Death by apps, first on your phone and now in O&G
Database, Cloud, & IT

Death by apps, first on your phone and now in O&G

Charles Connell  •  

How many apps do you use regularly on your phone? How many of them actually improve your day? What at first seemed like a blessing has turned into a curse as we flip through pages of apps searching for what we need. Most of these apps are standalone, made by different developers that don’t communicate with each other. We’re now seeing a similar trend in O&G with a proliferation in software, especially around analytics.

O&G has always been a data-heavy industry. It’s well documented that data is one of the greatest assets these companies possess. With the onset of unconventionals, both the types of data and the amount of data has exploded. Companies that best manage and leverage data will be the high performers. However, this can be a challenge for even the most sophisticated operators.
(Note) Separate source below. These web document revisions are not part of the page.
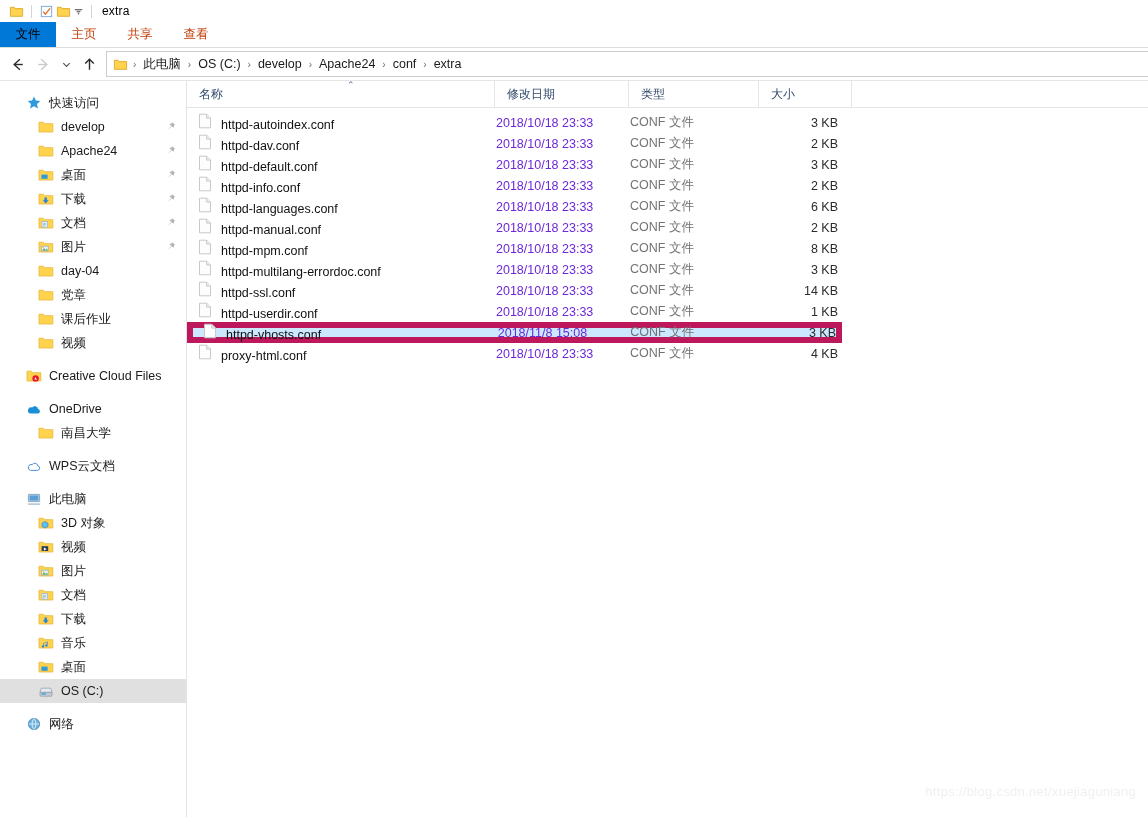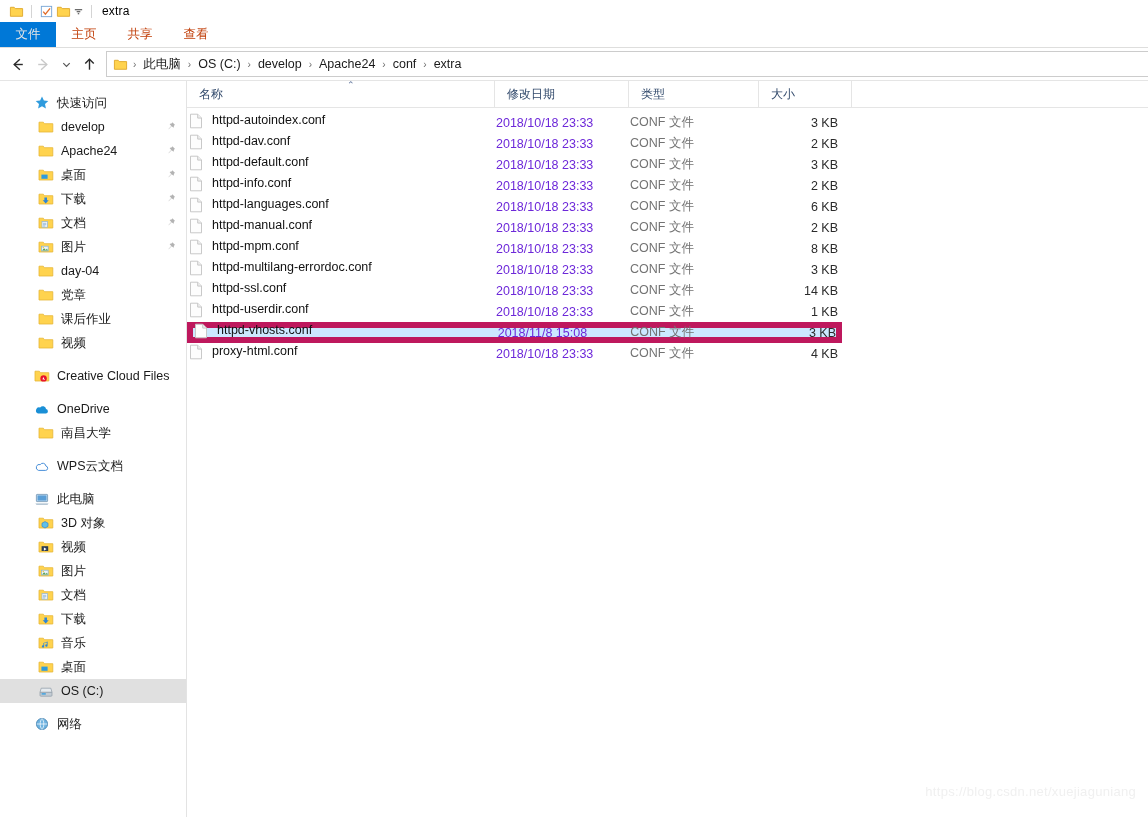--- a/index.html
+++ b/index.html
@@ -74,7 +74,7 @@
   }
   .tab.active {
     background: #0078d7;
-    color: #e5e5e5;
+    color: #000000;
   }
 
   

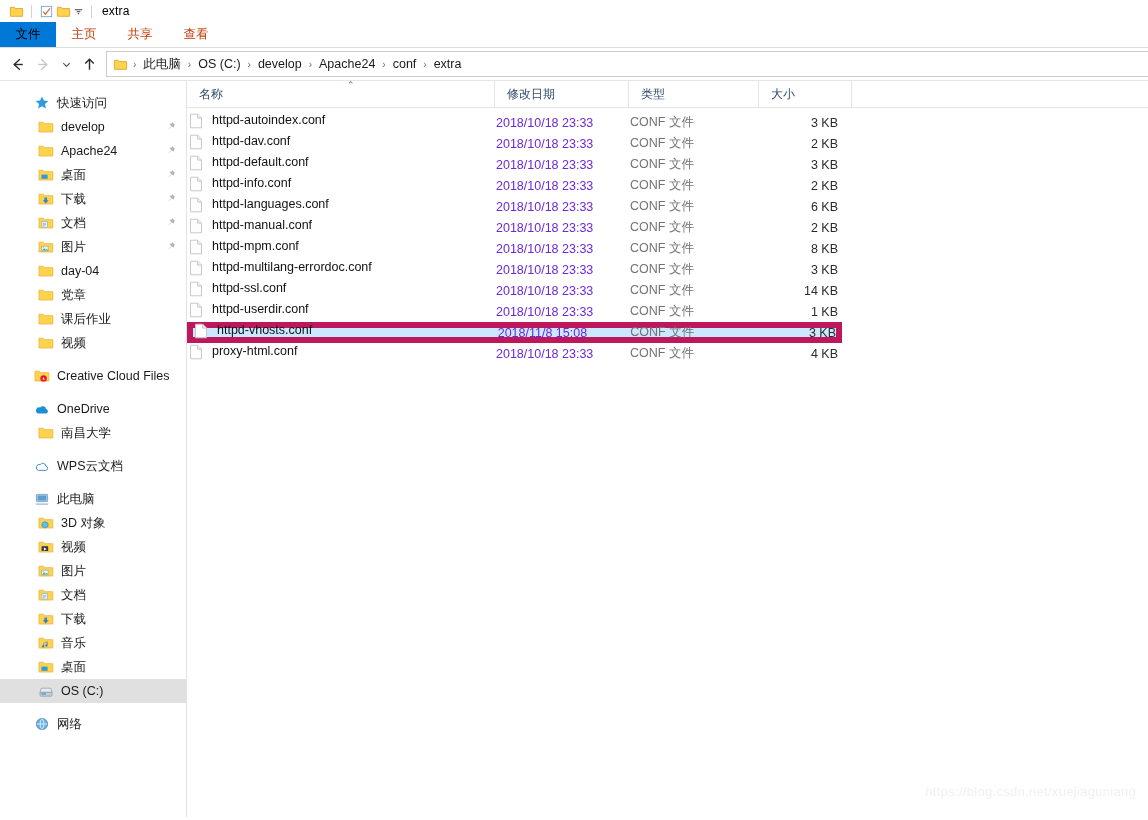--- a/index.html
+++ b/index.html
@@ -156,7 +156,7 @@
     align-items: center;
     justify-content: center;
   }
-  .lvl0 { padding-left: 34px; }
+  .lvl0 { padding-left: 26px; }
   .lvl1 { padding-left: 38px; }
   .pin {
     position: absolute;

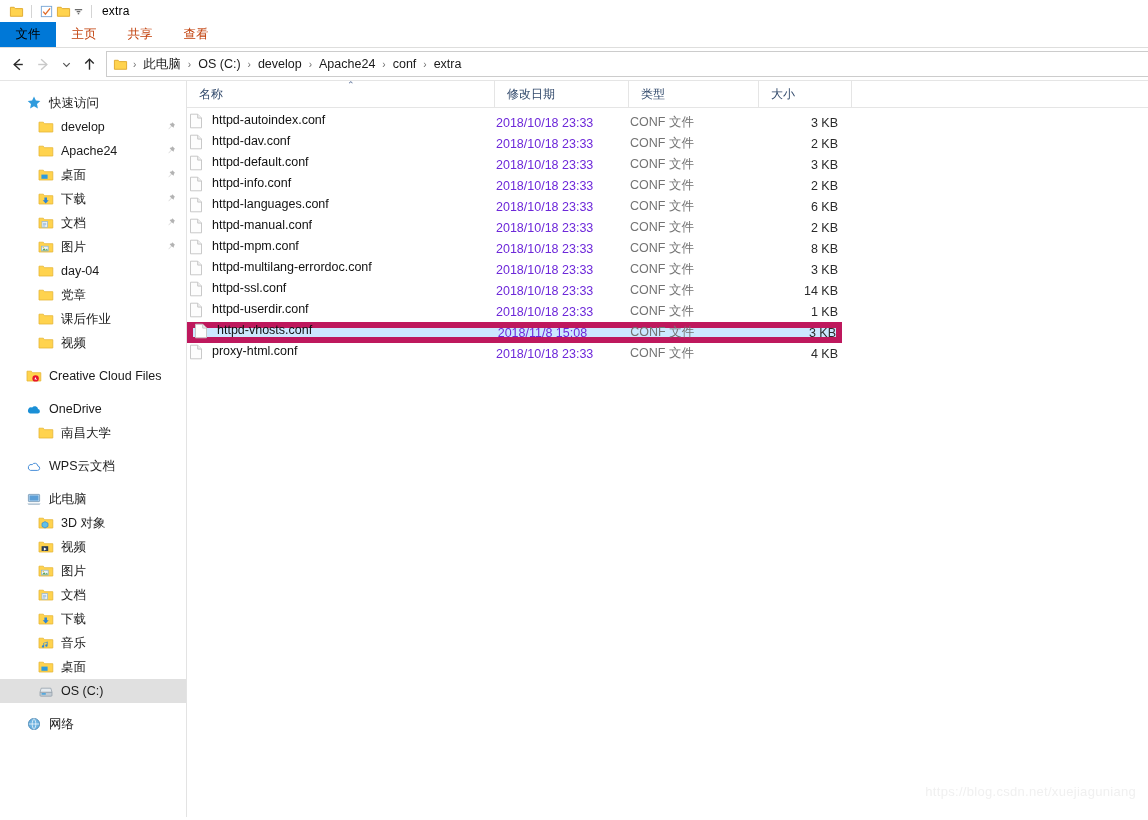--- a/index.html
+++ b/index.html
@@ -228,9 +228,9 @@
   }
   .cell-name {
     width: 308px;
-    padding-left: 1px;
-    display: flex;
-    align-items: flex-start;
+    padding-left: 10px;
+    display: flex;
+    align-items: flex-end;
   }
   .cell-name .fname { margin-left: 9px; }
   .cell-date {

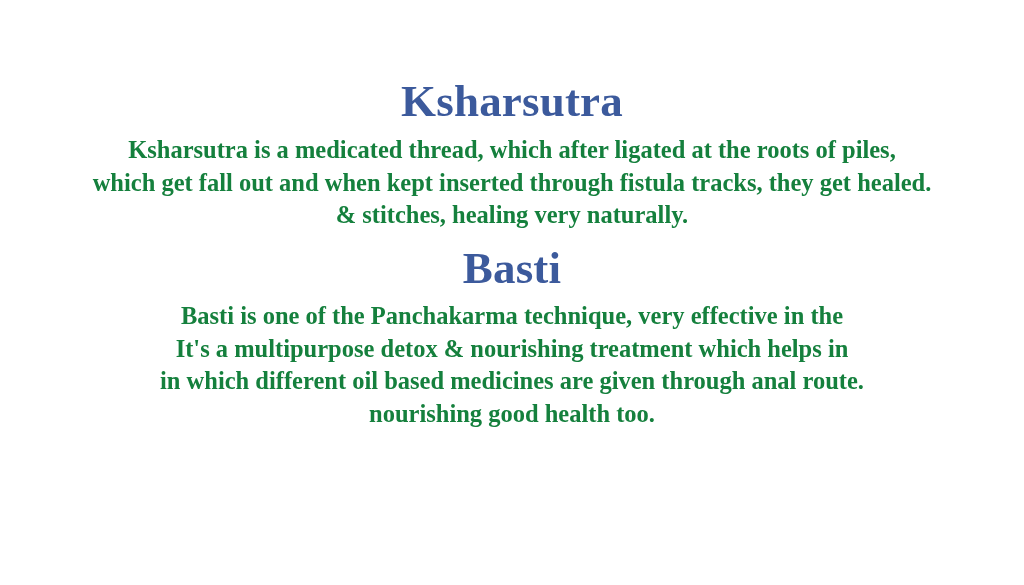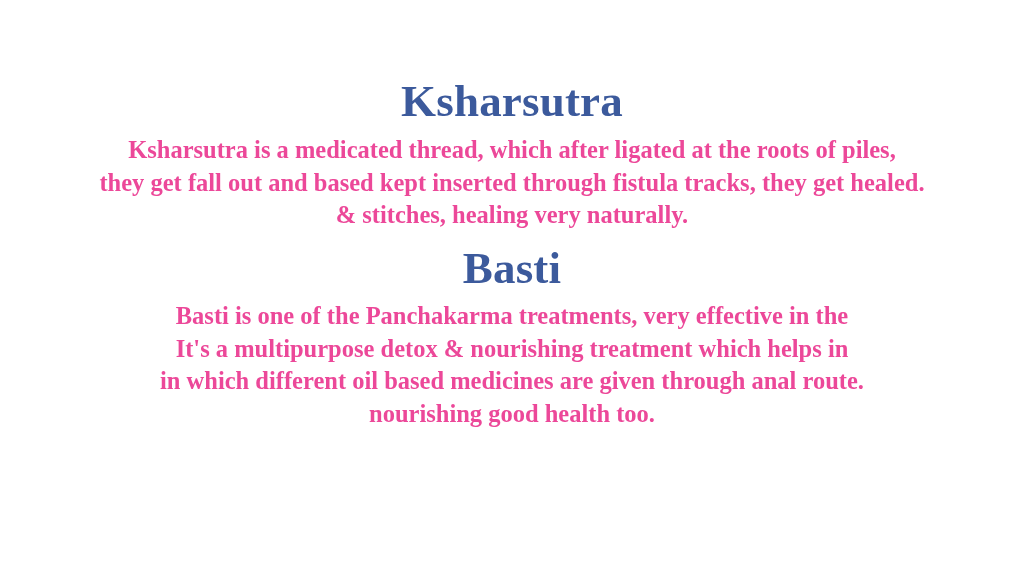--- a/index.html
+++ b/index.html
@@ -45,7 +45,7 @@
   }
 
   .section-body {
-    color: #ec4899;
+    color: #15803d;
     font-family: "Liberation Serif", "DejaVu Serif", serif;
     font-weight: bold;
     font-size: 24.5px;

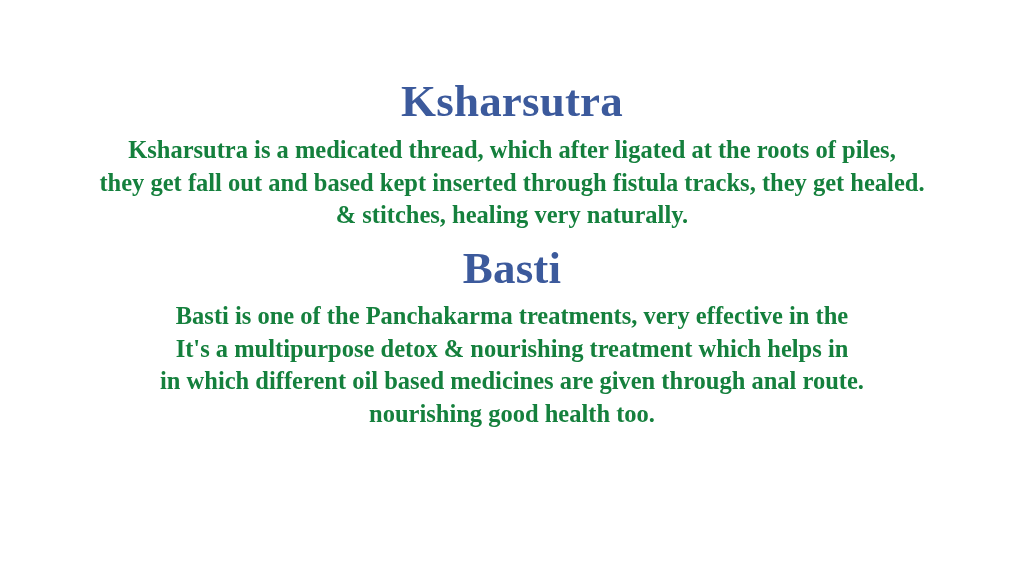--- a/index.html
+++ b/index.html
@@ -82,7 +82,7 @@
     <h1 class="section-heading">Ksharsutra</h1>
     <div class="section-body">
       <span class="line">Ksharsutra is a medicated thread, which after ligated at the roots of piles,</span>
-      <span class="line">they get fall out and based kept inserted through fistula tracks, they get healed.</span>
+      <span class="line">which get fall out and when kept inserted through fistula tracks, they get healed.</span>
       <span class="line">&amp; stitches, healing very naturally.</span>
     </div>
   </section>

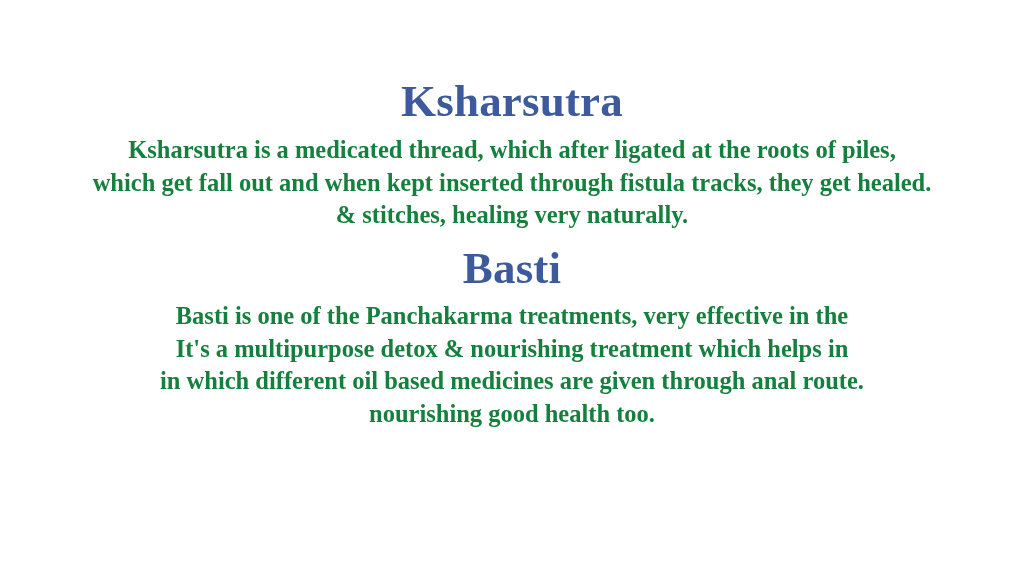--- a/index.html
+++ b/index.html
@@ -90,7 +90,7 @@
   <section class="section" id="section-basti">
     <h1 class="section-heading">Basti</h1>
     <div class="section-body">
-      <span class="line">Basti is one of the Panchakarma treatments, very effective in the</span>
+      <span class="line">Basti is one of the Panchakarma technique, very effective in the</span>
       <span class="line">It's a multipurpose detox &amp; nourishing treatment which helps in</span>
       <span class="line">in which different oil based medicines are given through anal route.</span>
       <span class="line">nourishing good health too.</span>

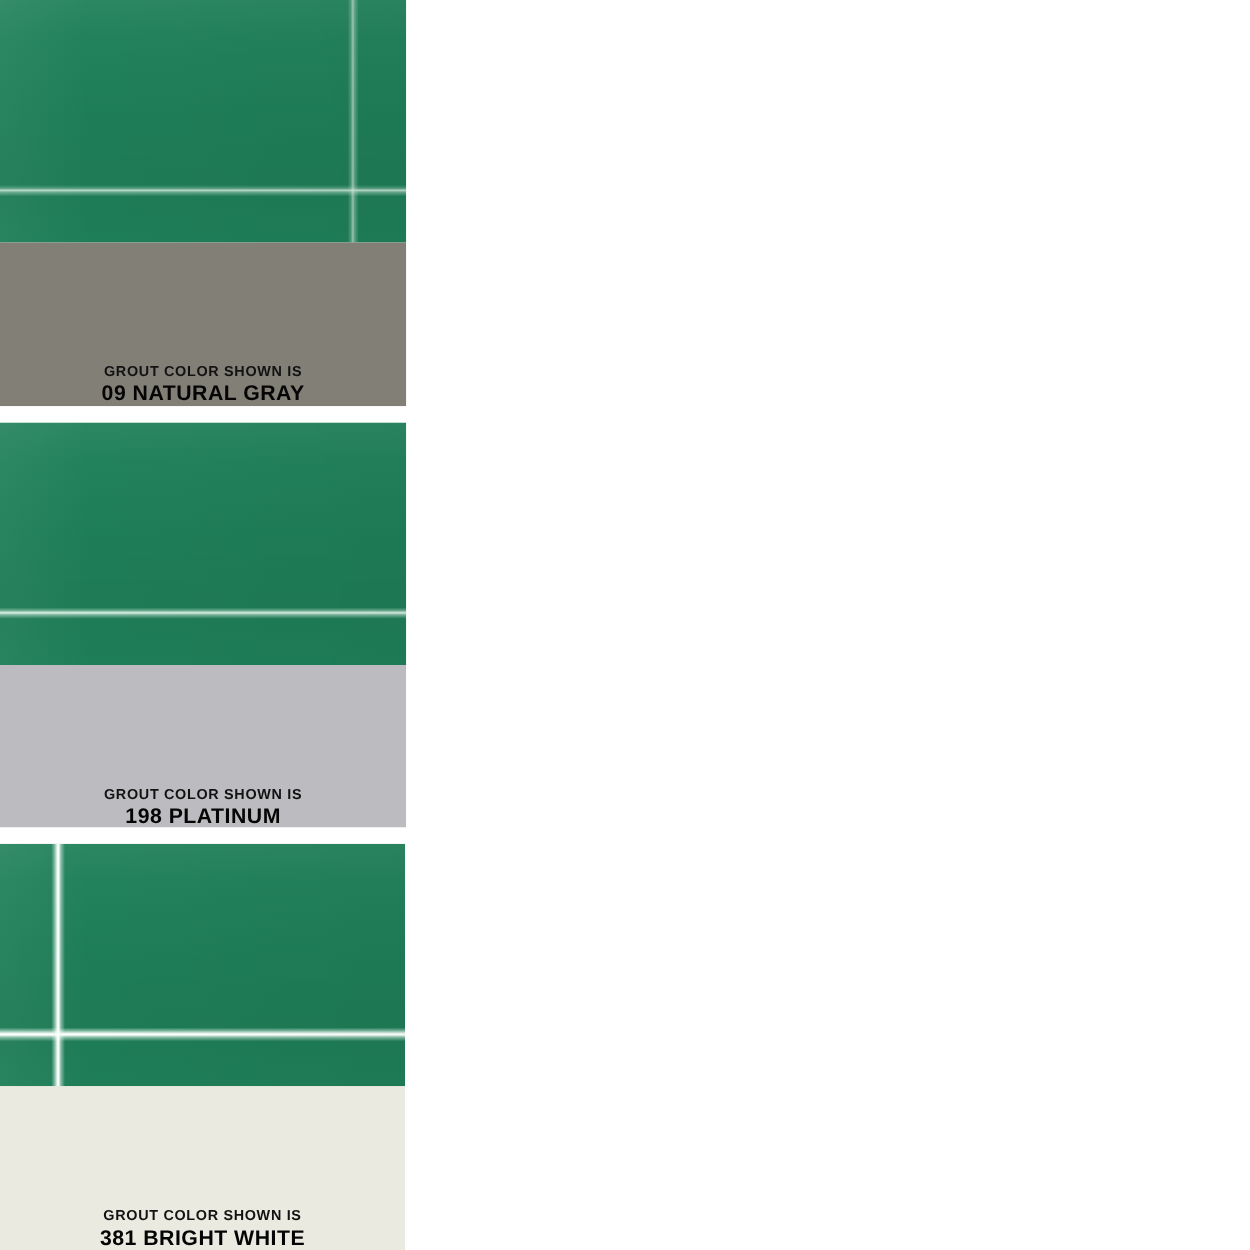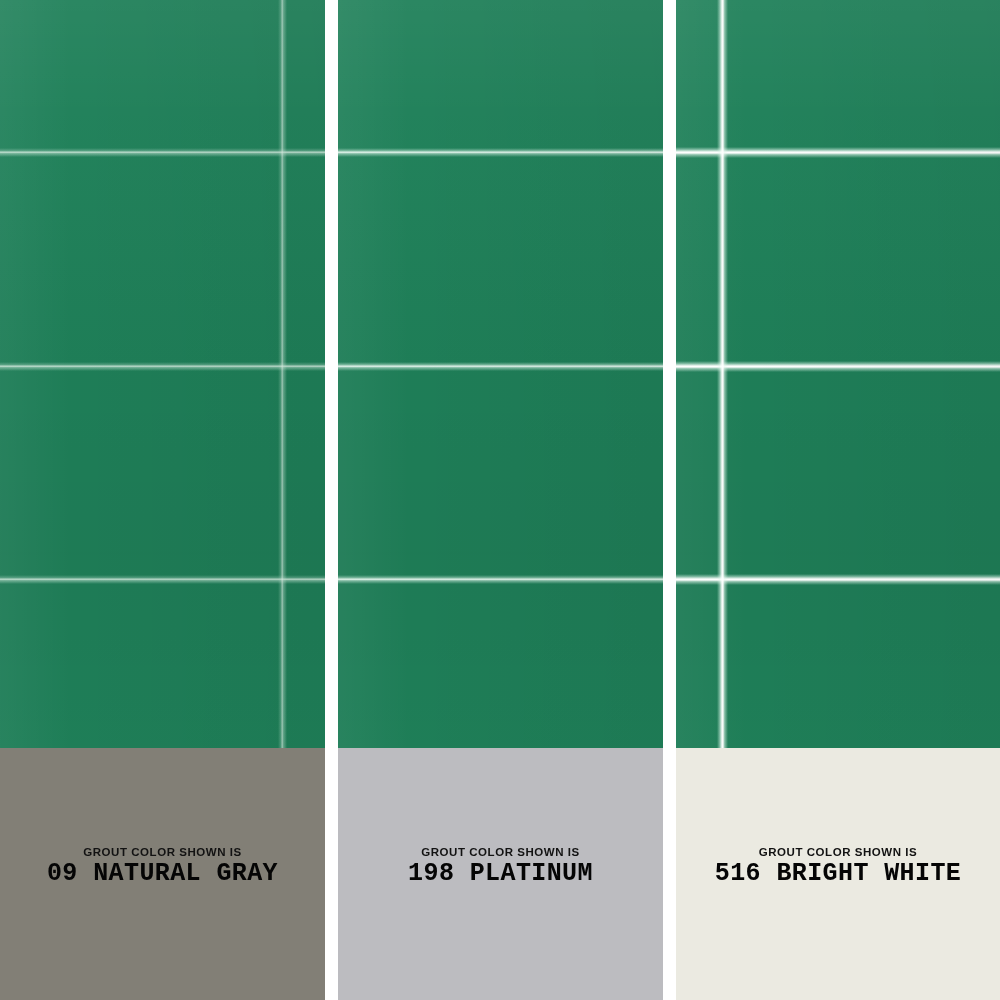--- a/index.html
+++ b/index.html
@@ -20,7 +20,7 @@
     height: 1000px;
     background: #ffffff;
     display: flex;
-    flex-direction: row;
+    flex-direction: column;
     align-items: stretch;
   }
Data is collected throughout the well lifecycle from multiple vendors in a wide range of formats. These data types have historically been ‘owned’ by different technical domains as well. For instance, drillers owned the WITSML data, geo’s the well logs, completions engineers the frac van data, production engineers the daily rates and pressures. These different data types are delivered to the operator through various formats and mechanisms, like csv files, via FTP site or client portals, in proprietary software, and even as ppt or pdf files.

Each domain has worked hard to optimize their processes to drive down costs and increase performance. Part of the gains are due to analytics applications – either built in house or delivered as an SaaS offering from vendors – providing tailored solutions aimed at addressing specific use cases. Many such vendors have recently entered the space to help drillers analyze drilling data to increase ROP or to help reservoir engineers auto-forecast production. However, the O&G landscape is starting to look like all those apps cluttering your phone and not communicating with each other. This usually translates into asset teams becoming disjointed, as each technical disciple uses different tools and has visibility only on their own data. Not only is this not ideal, but operators are forced to procure and support dozens of disconnected applications.

Despite the gains achieved in recent years, certainly due in part to analytics, most shale operators are still cash flow negative. Where will we find the additional performance improvements required to move these companies into the black?

The next step in gains will be found in integrating data from across domains to apply analytics to the overall asset development plan. A cross-disciplinary, integrated approach is needed to really understand the reservoir and best extract the resources. Some asset teams have started down this path but are forced to cobble together solutions, leaving operators with unsupported code that spans Excel, Spotfire, Python, Matlab, and other siloed vendor data sources.

Large, big-name service providers are trying to build out their platforms, enticing operators to go all-in with their software just to more easily integrate their data. Not surprisingly, many operators are reluctant to go down this path and become too heavily dependent on a company that provides both their software and a large chunk of their oilfield services. Is it inevitable that operators will have to go with a single provider for all their analytics needs just to look for insights across the well lifecycle?

An alternative and perhaps more attractive option for operators is to form their own data strategy and leverage an analytics layer where critical data types can be merged and readily accessed through an open API. This doesn’t mean another data lake or big data buzz words, but a purpose-built analytics staging area to clean, process, blend, and store both real time and historical data. This layer would fill the gap currently experienced by asset teams when trying to piece their data together. Petro.ai provides this analytics layer but comes with pre-built capabilities so that operators do not need a team of developers working for 12 months to start getting value. Rather than an SaaS solution to one use case, Petro.ai is a platform as a service (PaaS) that can be easily extended across many use cases. This approach removes the burden of building a back end for every use case and then supporting a range of standalone applications. In addition, since all the technical disciplines leverage the same back end, there is one true source for data which can be easily shared across teams.

Imagine a phone with a “Life” app rather than music, calendar, weather, chat, phone, social, etc. A single location with a defined data model and open access can empower teams to perform analytics, machine learning, engineering workflows, and ad hoc analysis. This is the direction leading O&G companies are moving to enable the integrated approach to developing unconventionals profitably. It will be exciting to see where we land.